- **INFORMATION SUPPLIED**:
..........
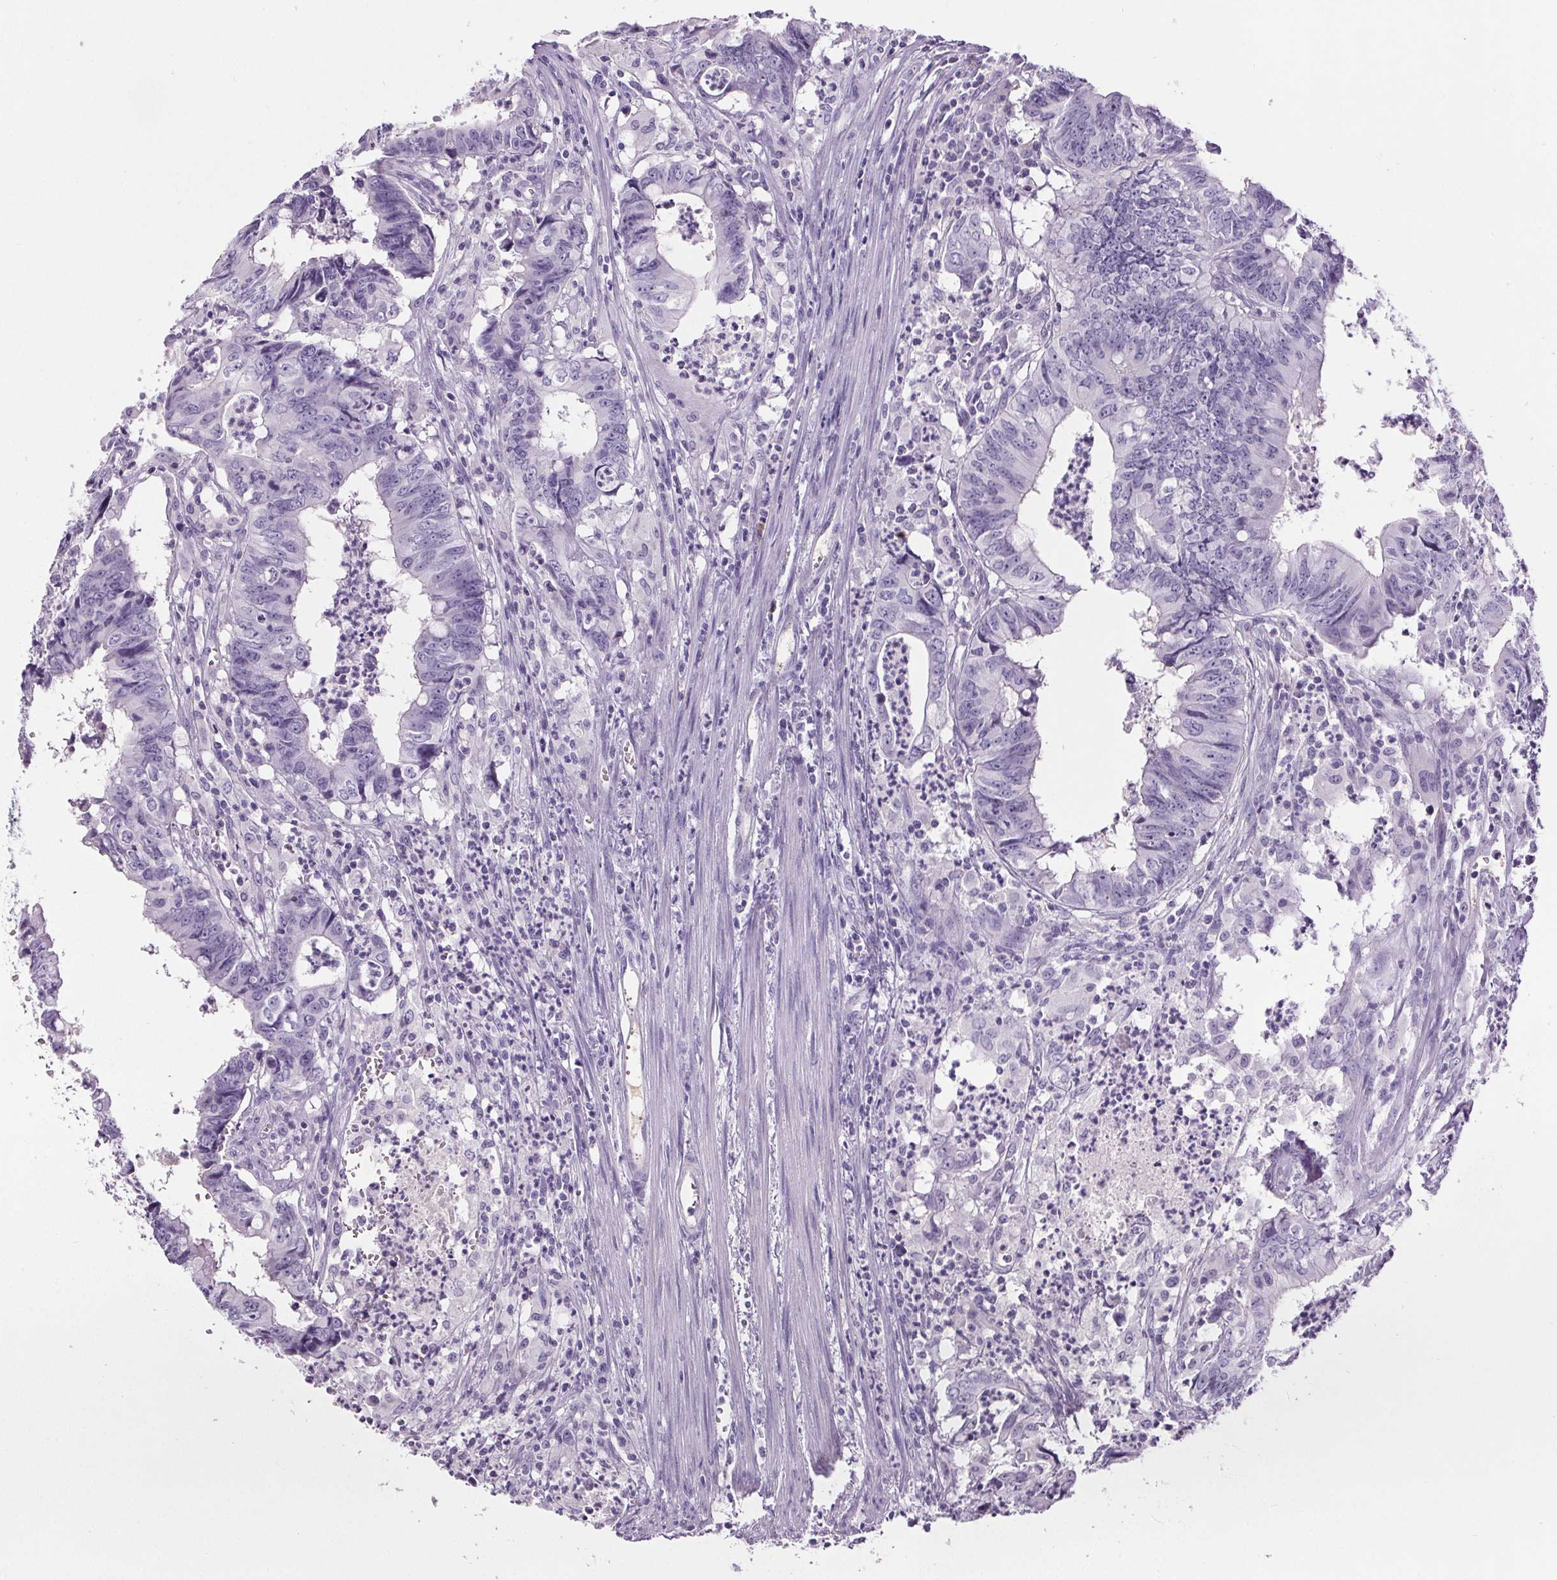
{"staining": {"intensity": "negative", "quantity": "none", "location": "none"}, "tissue": "colorectal cancer", "cell_type": "Tumor cells", "image_type": "cancer", "snomed": [{"axis": "morphology", "description": "Adenocarcinoma, NOS"}, {"axis": "topography", "description": "Colon"}], "caption": "Immunohistochemistry (IHC) photomicrograph of human colorectal adenocarcinoma stained for a protein (brown), which reveals no expression in tumor cells.", "gene": "CD5L", "patient": {"sex": "female", "age": 82}}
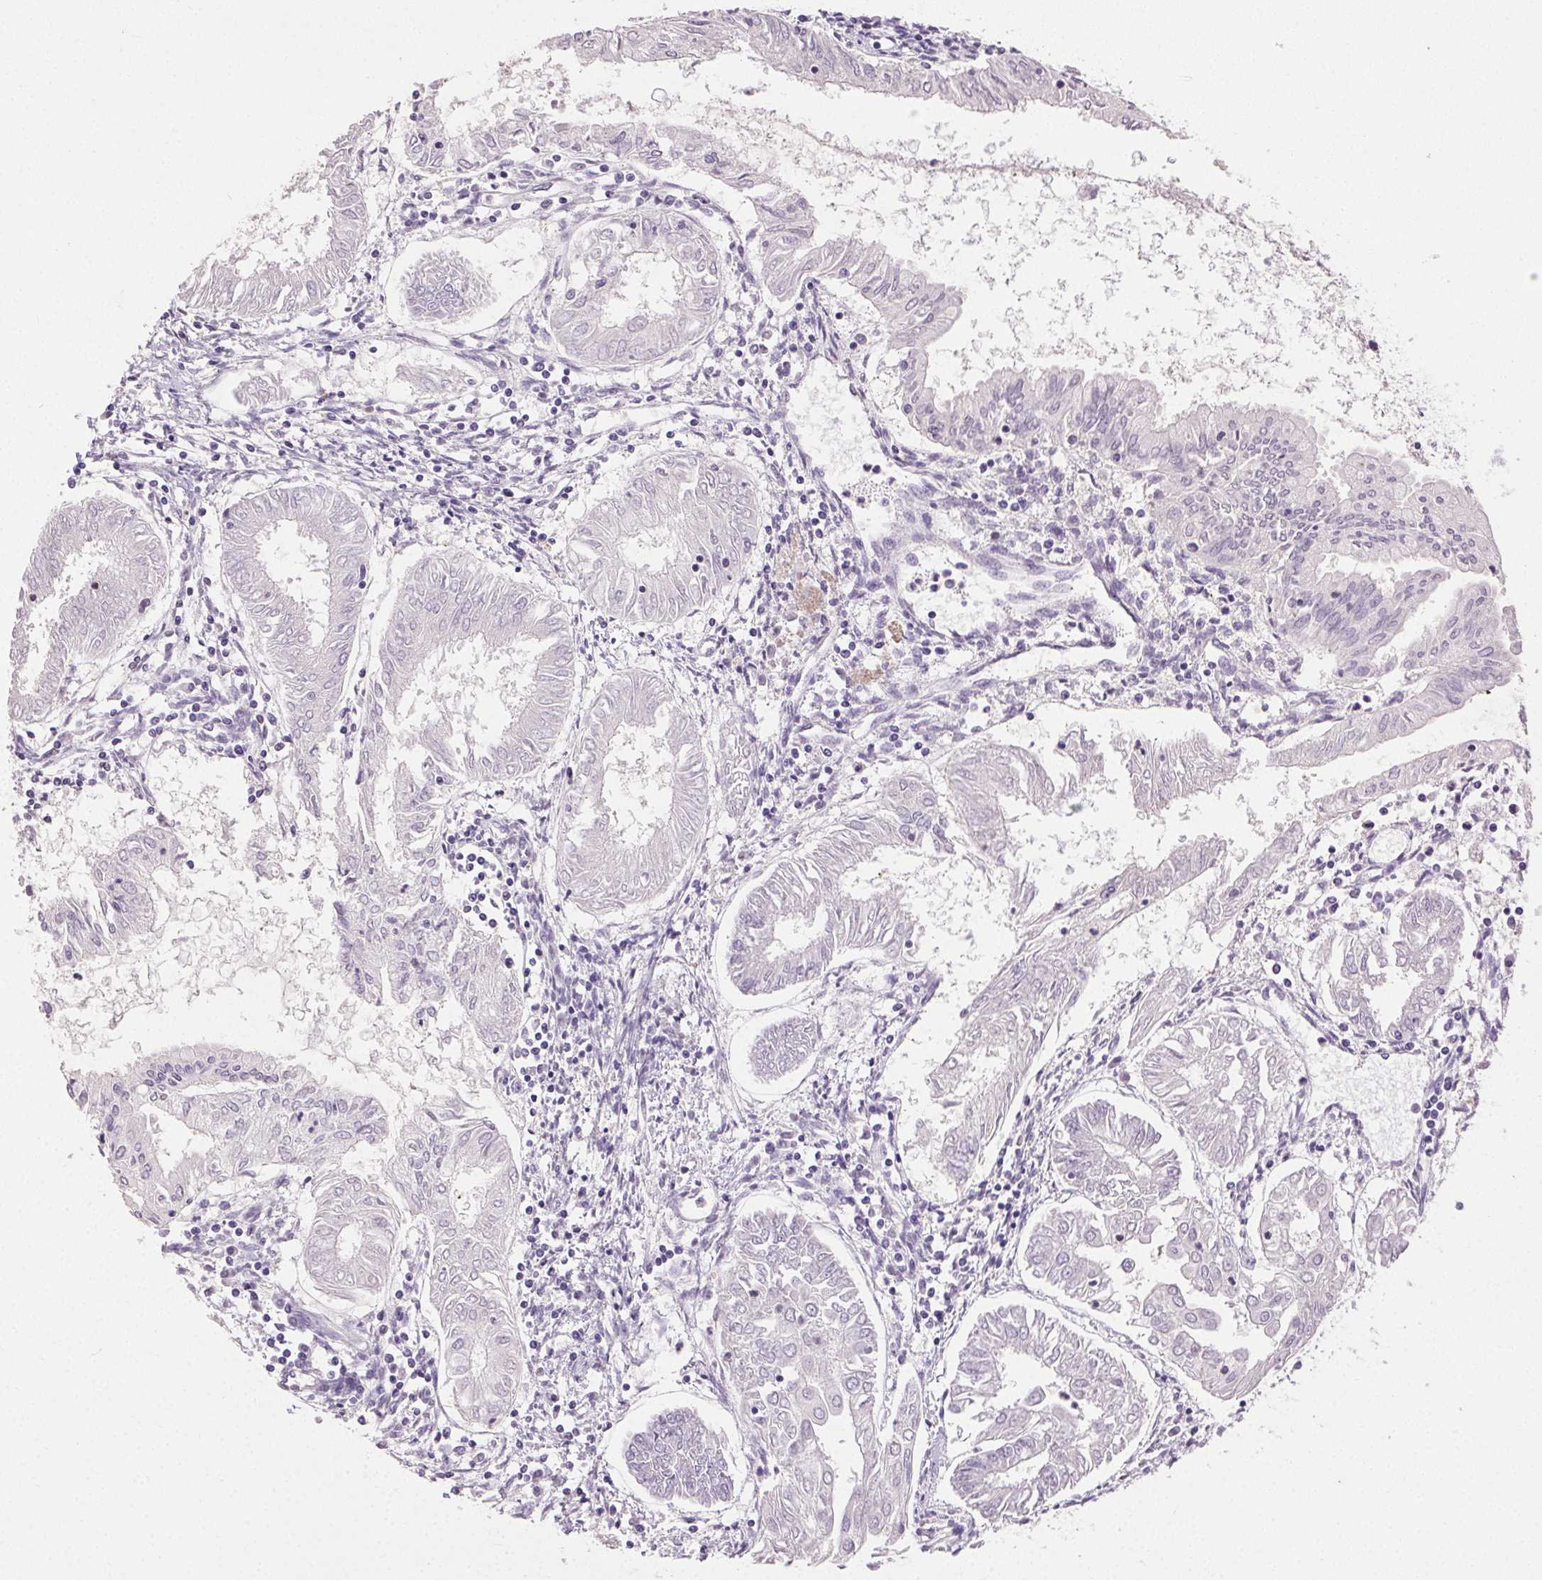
{"staining": {"intensity": "negative", "quantity": "none", "location": "none"}, "tissue": "endometrial cancer", "cell_type": "Tumor cells", "image_type": "cancer", "snomed": [{"axis": "morphology", "description": "Adenocarcinoma, NOS"}, {"axis": "topography", "description": "Endometrium"}], "caption": "The immunohistochemistry (IHC) histopathology image has no significant staining in tumor cells of endometrial cancer (adenocarcinoma) tissue. The staining was performed using DAB (3,3'-diaminobenzidine) to visualize the protein expression in brown, while the nuclei were stained in blue with hematoxylin (Magnification: 20x).", "gene": "AKAP5", "patient": {"sex": "female", "age": 68}}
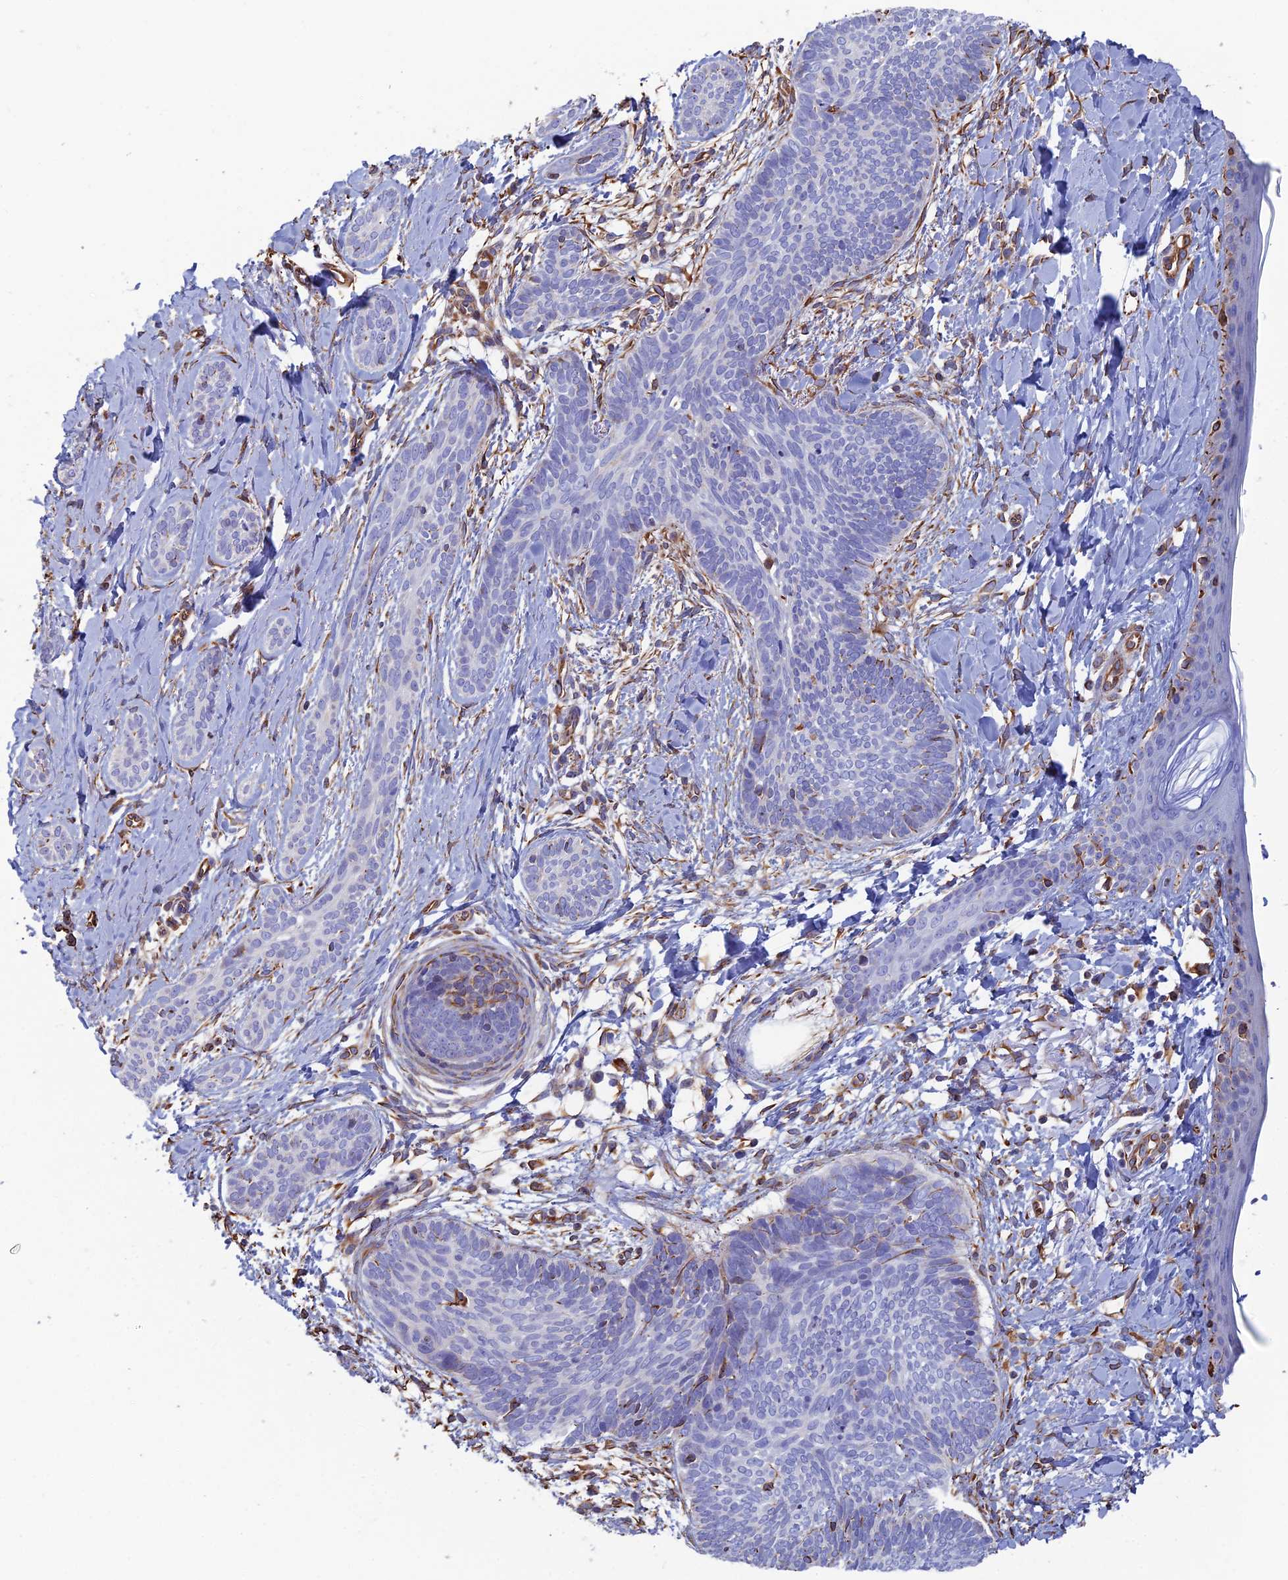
{"staining": {"intensity": "negative", "quantity": "none", "location": "none"}, "tissue": "skin cancer", "cell_type": "Tumor cells", "image_type": "cancer", "snomed": [{"axis": "morphology", "description": "Basal cell carcinoma"}, {"axis": "topography", "description": "Skin"}], "caption": "Basal cell carcinoma (skin) was stained to show a protein in brown. There is no significant expression in tumor cells. (DAB (3,3'-diaminobenzidine) IHC, high magnification).", "gene": "CLVS2", "patient": {"sex": "female", "age": 81}}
..........
- **DIRECTIONS**: The required answer is the material repeated exactly, with no images in it.

- **SOLVED EXERCISE**:
{"staining": {"intensity": "negative", "quantity": "none", "location": "none"}, "tissue": "colorectal cancer", "cell_type": "Tumor cells", "image_type": "cancer", "snomed": [{"axis": "morphology", "description": "Adenocarcinoma, NOS"}, {"axis": "topography", "description": "Colon"}], "caption": "Immunohistochemistry (IHC) photomicrograph of human colorectal adenocarcinoma stained for a protein (brown), which reveals no expression in tumor cells.", "gene": "CD5L", "patient": {"sex": "female", "age": 82}}
{"staining": {"intensity": "negative", "quantity": "none", "location": "none"}, "tissue": "endometrial cancer", "cell_type": "Tumor cells", "image_type": "cancer", "snomed": [{"axis": "morphology", "description": "Adenocarcinoma, NOS"}, {"axis": "topography", "description": "Endometrium"}], "caption": "The immunohistochemistry (IHC) histopathology image has no significant staining in tumor cells of endometrial cancer (adenocarcinoma) tissue. The staining was performed using DAB (3,3'-diaminobenzidine) to visualize the protein expression in brown, while the nuclei were stained in blue with hematoxylin (Magnification: 20x).", "gene": "AKAP5", "patient": {"sex": "female", "age": 68}}
{"staining": {"intensity": "negative", "quantity": "none", "location": "none"}, "tissue": "skin cancer", "cell_type": "Tumor cells", "image_type": "cancer", "snomed": [{"axis": "morphology", "description": "Basal cell carcinoma"}, {"axis": "topography", "description": "Skin"}], "caption": "Basal cell carcinoma (skin) was stained to show a protein in brown. There is no significant expression in tumor cells. (DAB (3,3'-diaminobenzidine) IHC, high magnification).", "gene": "CLVS2", "patient": {"sex": "female", "age": 81}}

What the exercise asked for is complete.